Below is the latest colourful dashboard updated from 15 August 2017 by one of our research partners, Ineichen Research & Management (IR&M).

Observations In the IR&M dashboard, green is good, red is bad. Markets respond mostly to change, so the dashboard in isolation means little as it needs to be compared to a previous dashboard (top right hand corner). Changes vs last update are circled.

The key take outs from Table 1 are:

  • Globally, the pick-up in economic growth we’ve witnessed is starting to wane, but profit growth (earnings momentum) looks intact.

  • In the US, equities long term price momentum remains positive.

  • Economic momentum in the Eurozone remains positive. Macro surprises have, in the main, also been positive.

  • In Australasia, China’s economic trend remains positive. Australian economic momentum also remains positive, furthermore, earnings estimates have improved a bit after worsening over the last five updates.

Important: Ineichen does warn about complacency in financial markets and the very low level of volatility across markets does seem at odds with the volatile political climate. Historically September and October have been weak months on global exchanges so we are somewhat cautious as to how ‘green’ things really are.

When compared to the dashboard in May 2017 (Table 2), there have been some noticeable negative changes to Fundamentals and economic trends.

Table 1

Table 2

A refresh on the columns

Looking at each of the factors, broadly from left to right, the first five columns set out IR&M’s interpretation of various recent economic data released in those counties and whether it is generally improving or deteriorating. The EPS change column in the middle is a very important indicator of whether profits estimates for the next year are rising or falling. The final three columns look at the momentum (or technicals) in the various global share markets.

Are there any Risks?

Broadly there are fewer risks, green ticks are a pleasing sight compared to early 2016, illustrated in the top right hand corner of Table 3 which as you can see was lit up with ‘time bombs’.
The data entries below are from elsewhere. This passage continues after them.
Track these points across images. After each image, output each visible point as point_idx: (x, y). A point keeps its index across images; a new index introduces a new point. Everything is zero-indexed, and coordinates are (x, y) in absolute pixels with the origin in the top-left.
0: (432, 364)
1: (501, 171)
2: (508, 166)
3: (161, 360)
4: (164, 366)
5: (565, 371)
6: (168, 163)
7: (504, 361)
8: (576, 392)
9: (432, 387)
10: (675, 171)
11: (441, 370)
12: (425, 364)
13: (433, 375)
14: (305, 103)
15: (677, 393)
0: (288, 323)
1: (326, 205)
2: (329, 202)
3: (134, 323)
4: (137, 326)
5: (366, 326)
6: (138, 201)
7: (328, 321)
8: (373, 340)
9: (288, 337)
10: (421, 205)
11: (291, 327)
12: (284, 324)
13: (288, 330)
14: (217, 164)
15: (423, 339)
The sum of positive indicators has further increased over the last month to a new all-time high. Key changes over the month include- economic momentum indicators in Europe and China have improved; long term price momentum in China has turned positive.

Table 3

July 2017 bottom line tally:

What about Australia?

It may not feel like it, but according to Ineichen’s data, economic momentum is upward and long term momentum in the equity market is generally positive. Earnings estimates are relatively steady and the current reporting season is reasonably evenly spread between upward and downward surprises.

Table 4

Source: Ineichen Research & Management

IR&M is one of several research sources that guide our investment decision making. They are Swiss based and provide a detailed global view of the many drivers of investment markets. Like us, they believe that in the long run investment returns are driven by the fundamentals (the prices today will ultimately revert to what various things fundamentally ought to be worth) but in the short term may be driven more by sentiment and momentum (otherwise known as “technical” signals).